The election supervisory agency has said there was no evidence of systematic cheating, and independent observers have said the vote was free and fair.
The authorities blamed a rise in online hoaxes, some calling for violent post-election attacks, for inflaming tensions, and brought in social media restrictions in order to prevent "provocations".
The move imposed limits on the ability to upload videos or photos on social media platforms such as Twitter, Facebook and its platforms Instagram and WhatsApp.
The curbs had been criticised by opposition figures as being authoritarian. Mr Pangerapan said the government planned to tighten existing regulations to combat online hoaxes.
"We will make it an obligation for all social media platforms to actively remove hoaxes and fake news," he said.
At the same news conference, the police said a viral video showing police beating a man in Jakarta during the unrest was genuine, but added that claims that he had died were false. The police said he had been arrested for helping to instigate riots.
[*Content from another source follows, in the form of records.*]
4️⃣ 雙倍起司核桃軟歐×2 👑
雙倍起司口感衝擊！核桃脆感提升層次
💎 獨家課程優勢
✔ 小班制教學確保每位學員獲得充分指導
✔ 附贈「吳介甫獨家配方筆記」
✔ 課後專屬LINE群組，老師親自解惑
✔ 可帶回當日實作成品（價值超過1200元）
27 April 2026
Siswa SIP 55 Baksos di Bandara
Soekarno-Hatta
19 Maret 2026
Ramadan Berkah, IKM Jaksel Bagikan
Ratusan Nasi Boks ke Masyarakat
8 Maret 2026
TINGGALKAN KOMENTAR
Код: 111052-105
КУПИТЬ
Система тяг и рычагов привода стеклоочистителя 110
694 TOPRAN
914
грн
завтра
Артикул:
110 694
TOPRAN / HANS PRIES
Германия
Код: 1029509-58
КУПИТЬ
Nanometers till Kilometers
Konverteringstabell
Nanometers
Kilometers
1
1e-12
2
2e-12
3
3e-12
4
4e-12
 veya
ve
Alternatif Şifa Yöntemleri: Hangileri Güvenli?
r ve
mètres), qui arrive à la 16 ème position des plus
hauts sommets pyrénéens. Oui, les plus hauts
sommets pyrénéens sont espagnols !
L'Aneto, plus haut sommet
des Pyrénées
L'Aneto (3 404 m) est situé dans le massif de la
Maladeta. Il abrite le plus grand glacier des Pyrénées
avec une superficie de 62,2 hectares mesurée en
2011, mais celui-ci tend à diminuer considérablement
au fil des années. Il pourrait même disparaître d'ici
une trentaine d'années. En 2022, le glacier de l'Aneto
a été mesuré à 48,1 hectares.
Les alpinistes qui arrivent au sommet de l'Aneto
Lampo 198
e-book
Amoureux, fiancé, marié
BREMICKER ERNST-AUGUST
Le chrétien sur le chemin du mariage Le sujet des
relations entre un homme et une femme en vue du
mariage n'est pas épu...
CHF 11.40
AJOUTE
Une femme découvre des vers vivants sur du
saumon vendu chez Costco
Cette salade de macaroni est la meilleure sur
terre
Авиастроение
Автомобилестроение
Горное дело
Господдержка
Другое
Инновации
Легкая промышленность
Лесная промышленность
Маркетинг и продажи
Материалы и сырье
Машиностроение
Meanwhile, the police arrested a man on Friday accused of creating a campaign against ethnic Indonesian Chinese to incite racial hatred, amid a proliferation of rumours alleging Chinese involvement in post-election unrest that has raised fears of ethnic violence.
The police say the suspect created a viral hoax using a photo of three Indonesian police officers at protests last week with a caption describing them as secret Chinese soldiers based on their "slanted eyes".
They presented the suspect in an orange jumpsuit and face mask at a press conference on Friday, along with three men described as the officers in the photo, deployed to Jakarta from the Indonesian island of Sumatra. "We are real Indonesian mobile brigade police. We are not Chinese officers," one of the men said.
Ethnic-Chinese Indonesians make up less than 5 per cent of the population of 260 million people in the world's most populous Muslim country.
Many successful business figures are Chinese, and the community had been a target in the past of ethnic violence and discrimination over its perceived wealth.
The influence of mainland China, Indonesia's biggest trade partner by far, is also a sensitive issue.
Several Chinese Indonesians said that the volume of anti-Chinese sentiment on social media had prompted them to take safety precautions.
Citing his experience during anti-Chinese riots that accompanied the fall of dictator Suharto in 1998, one man told Reuters he had bought a baseball bat, pepper spray and a stun gun to protect himself "just in case". He asked not to be identified.